• _Your goal_: Repeat the text of every row below without changing anything, and leave the pictures out of your answer.

[Collected data]
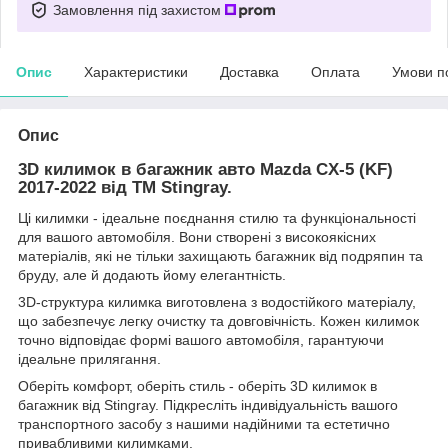
Замовлення під захистом
Опис
Характеристики
Доставка
Оплата
Умови п
Опис
3D килимок в багажник авто Mazda CX-5 (KF)
2017-2022 від TM Stingray.
Ці килимки - ідеальне поєднання стилю та функціональності
для вашого автомобіля. Вони створені з високоякісних
матеріалів, які не тільки захищають багажник від подряпин та
бруду, але й додають йому елегантність.
3D-структура килимка виготовлена з водостійкого матеріалу,
що забезпечує легку очистку та довговічність. Кожен килимок
точно відповідає формі вашого автомобіля, гарантуючи
ідеальне прилягання.
Оберіть комфорт, оберіть стиль - оберіть 3D килимок в
багажник від Stingray. Підкресліть індивідуальність вашого
транспортного засобу з нашими надійними та естетично
привабливими килимками.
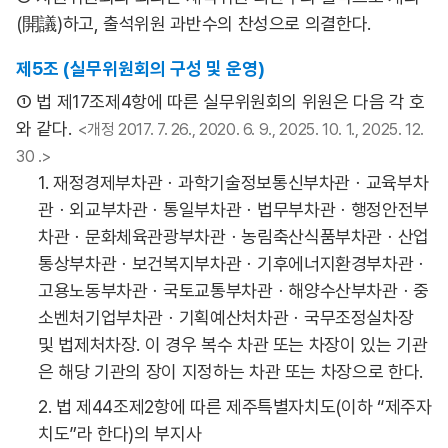
(開議)하고, 출석위원 과반수의 찬성으로 의결한다.
제5조 (실무위원회의 구성 및 운영)
① 법 제17조제4항에 따른 실무위원회의 위원은 다음 각 호
와 같다.
<개정 2017. 7. 26., 2020. 6. 9., 2025. 10. 1., 2025. 12.
30 .>
1. 재정경제부차관ㆍ과학기술정보통신부차관ㆍ교육부차
관ㆍ외교부차관ㆍ통일부차관ㆍ법무부차관ㆍ행정안전부
차관ㆍ문화체육관광부차관ㆍ농림축산식품부차관ㆍ산업
통상부차관ㆍ보건복지부차관ㆍ기후에너지환경부차관ㆍ
고용노동부차관ㆍ국토교통부차관ㆍ해양수산부차관ㆍ중
소벤처기업부차관ㆍ기획예산처차관ㆍ국무조정실차장
및 법제처차장. 이 경우 복수 차관 또는 차장이 있는 기관
은 해당 기관의 장이 지정하는 차관 또는 차장으로 한다.
2. 법 제44조제2항에 따른 제주특별자치도(이하 “제주자
치도”라 한다)의 부지사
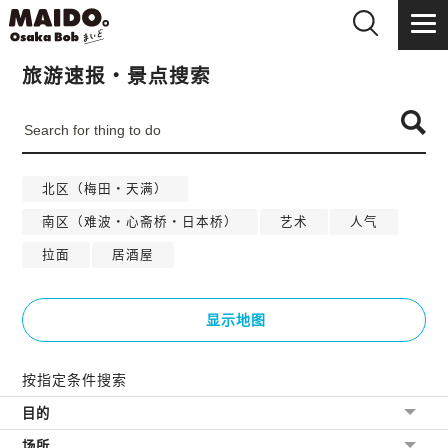
旅游速报・景点搜索
北区（梅田・天满）
南区（难波・心斋桥・日本桥）
艺术
人气
拉面
居酒屋
显示地图
按指定条件搜索
目的
场所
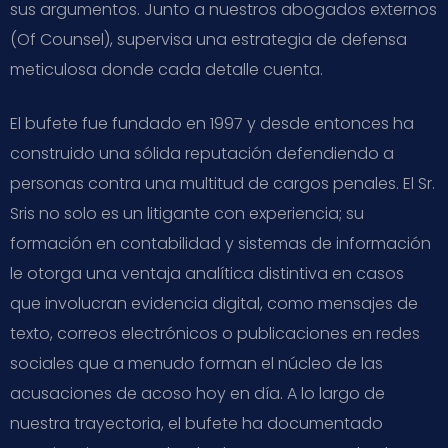
sus argumentos. Junto a nuestros abogados externos
(Of Counsel), supervisa una estrategia de defensa
meticulosa donde cada detalle cuenta.
El bufete fue fundado en 1997 y desde entonces ha
construido una sólida reputación defendiendo a
personas contra una multitud de cargos penales. El Sr.
Sris no solo es un litigante con experiencia; su
formación en contabilidad y sistemas de información
le otorga una ventaja analítica distintiva en casos
que involucran evidencia digital, como mensajes de
texto, correos electrónicos o publicaciones en redes
sociales que a menudo forman el núcleo de las
acusaciones de acoso hoy en día. A lo largo de
nuestra trayectoria, el bufete ha documentado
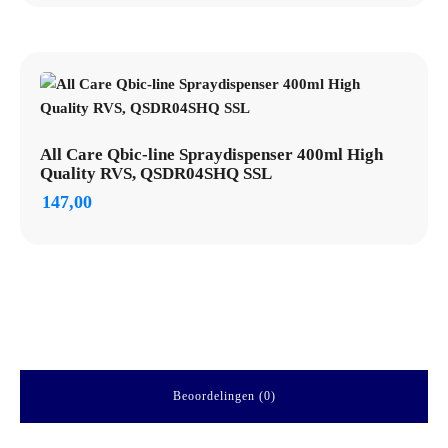
All Care Qbic-line Spraydispenser 400ml High
Quality RVS, QSDR04SHQ SSL
147,00
Beoordelingen (0)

• _Answer for this exercise_:
Замовлення під захистом
Опис
Характеристики
Доставка
Оплата
Умови п
Опис
3D килимок в багажник авто Mazda CX-5 (KF)
2017-2022 від TM Stingray.
Ці килимки - ідеальне поєднання стилю та функціональності
для вашого автомобіля. Вони створені з високоякісних
матеріалів, які не тільки захищають багажник від подряпин та
бруду, але й додають йому елегантність.
3D-структура килимка виготовлена з водостійкого матеріалу,
що забезпечує легку очистку та довговічність. Кожен килимок
точно відповідає формі вашого автомобіля, гарантуючи
ідеальне прилягання.
Оберіть комфорт, оберіть стиль - оберіть 3D килимок в
багажник від Stingray. Підкресліть індивідуальність вашого
транспортного засобу з нашими надійними та естетично
привабливими килимками.
(開議)하고, 출석위원 과반수의 찬성으로 의결한다.
제5조 (실무위원회의 구성 및 운영)
① 법 제17조제4항에 따른 실무위원회의 위원은 다음 각 호
와 같다.
<개정 2017. 7. 26., 2020. 6. 9., 2025. 10. 1., 2025. 12.
30 .>
1. 재정경제부차관ㆍ과학기술정보통신부차관ㆍ교육부차
관ㆍ외교부차관ㆍ통일부차관ㆍ법무부차관ㆍ행정안전부
차관ㆍ문화체육관광부차관ㆍ농림축산식품부차관ㆍ산업
통상부차관ㆍ보건복지부차관ㆍ기후에너지환경부차관ㆍ
고용노동부차관ㆍ국토교통부차관ㆍ해양수산부차관ㆍ중
소벤처기업부차관ㆍ기획예산처차관ㆍ국무조정실차장
및 법제처차장. 이 경우 복수 차관 또는 차장이 있는 기관
은 해당 기관의 장이 지정하는 차관 또는 차장으로 한다.
2. 법 제44조제2항에 따른 제주특별자치도(이하 “제주자
치도”라 한다)의 부지사
旅游速报・景点搜索
北区（梅田・天满）
南区（难波・心斋桥・日本桥）
艺术
人气
拉面
居酒屋
显示地图
按指定条件搜索
目的
场所
sus argumentos. Junto a nuestros abogados externos
(Of Counsel), supervisa una estrategia de defensa
meticulosa donde cada detalle cuenta.
El bufete fue fundado en 1997 y desde entonces ha
construido una sólida reputación defendiendo a
personas contra una multitud de cargos penales. El Sr.
Sris no solo es un litigante con experiencia; su
formación en contabilidad y sistemas de información
le otorga una ventaja analítica distintiva en casos
que involucran evidencia digital, como mensajes de
texto, correos electrónicos o publicaciones en redes
sociales que a menudo forman el núcleo de las
acusaciones de acoso hoy en día. A lo largo de
nuestra trayectoria, el bufete ha documentado
All Care Qbic-line Spraydispenser 400ml High
Quality RVS, QSDR04SHQ SSL
147,00
Beoordelingen (0)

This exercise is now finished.